DII Swimming and Diving Championships: Queens men and women claim titles
Indianapolis, Ind. - Queens University left the NCAA Division II Swimming and Diving Championship as the top men's and women's teams in the nation for the second year in a row. The meet which concluded on March 12, 2016, saw the Royals grab 13 first place finishes in addition to breaking seven total NCAA Division II records over the four day event.
The last day of competition added a national record from Patricia Castro-Ortega as she created four new individual NCAA marks for the meet. Her lead swim in the night's 100 yard freestyle took a time of 48.54 for a new standard. The team also saw Zachary Phelps stand atop the podium in the 200 backstroke as he helped to affirm the team's hold at the top. Phelps swam a 1:43.87 for the gold medal.
Castro-Ortega reclaimed her title as Swimmer of the Meet after breaking four individual national records and taking two additional first place finishes with the 800 freestyle relay and the 400 freestyle relay.
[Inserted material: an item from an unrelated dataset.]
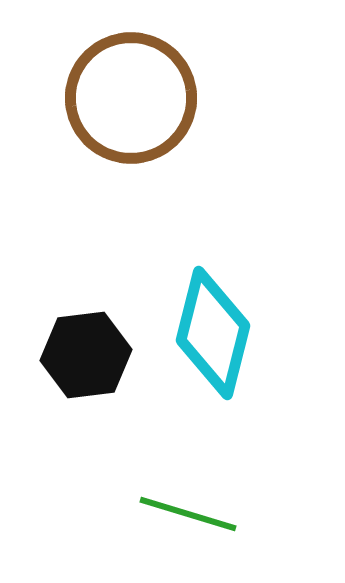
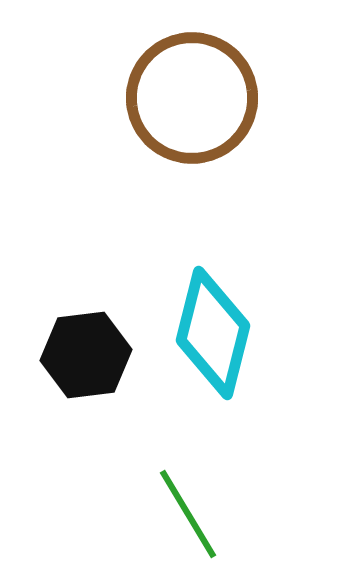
brown circle: moved 61 px right
green line: rotated 42 degrees clockwise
Dion Dreesens capture the award on the men's side after breaking two NCAA records. He also claimed the first place spot in the 1000 yard freestyle and took a national record with the men's 800 yard freestyle relay.
"I could not be more proud of our men and women," said Head Coach Jeff Dugdale. "They showed Royals pride all the way through, from the very first event to the very last event. I am very proud of the spirit they had throughout the meet. The consistency and great swims (they had). Again, I think a great correlation to how fast we swam is how proud our athletes are to represent our school. I would like to thank all of our sponsors. They really help us. All the way from Chick-Fil-A on Woodlawn, to Under Armor, to Speedo. To all of the sponsors that are helping us. I would like to thank Don and Frances Evans because they are huge supporters of ours. I would like to thank our administration from our acting athletic director in Cherie Swarthout, all the way to President Davies and James Bullock. They have all helped us in their support. It is good to win back-to-back."
The women finished the meet with a team score of 567, leading throughout all four days. Wingate took the silver placement as the team tallied 364.5 to nudge out UC San Diego who had 345 points for third.
Although the men's team concluded each night with the top point score, the Royals battled throughout the week, finally gaining space after Friday night's competition. The team concluded the meet with 449 to top Lindenwood in second place with 382.5. Florida Southern took third place with 299.5 points.
Nicholas Arakelian dropped 13 seconds in the mile race to lead the team. His time of 15:23.43 ranked him the third fastest in the meet.
Two additional Royals reached the top heat in the women's 100 yard freestyle to join Castro Ortega. Kyrie Dobson placed fifth on the podium with a time of 50.30 while Josefina Lorda-Taylor reached the wall with a 51.08 for eighth place. Ben Taylor joined Phelps in the 200 yard backstroke to take seventh in the race with a time of 1:46.66.
Dion Dreesens and Ben Mayes both posted times in the final heat of the men's 100 yard freestyle. Dreesens found his way to a third place touch with a time of 43.25 as Mayes reached the wall in a 44.52 for eighth place.
The women's 200 yard backstroke saw two athletes place in the top heat. Caroline Arakelian led the way on the women's side driving to the wall for a 1:57.66 third place finish. Hannah Peiffer followed close behind to touch the wall in a time of 2:00.41 for seventh overall.
Brittney Phelan landed a second place finish in the women's 200 yard breaststroke. She reached the wall with a time of 2:14.48.
The meet concluded with a first place finish in the women's 400 yard freestyle relay as Castro-Ortega, Kyrie Dobson, C. Arakelian, and Shelly Prayson, respectively, out touched the pool for a time of 3:20.27 to claim the gold.
The men's 400 freestyle relay narrowly missed the first place swim, as they secured the second fastest time of the night. Dreesens, Phelps, Ben Taylor, and Ben Mayes, respectively, found the wall with a time of 2:54.58.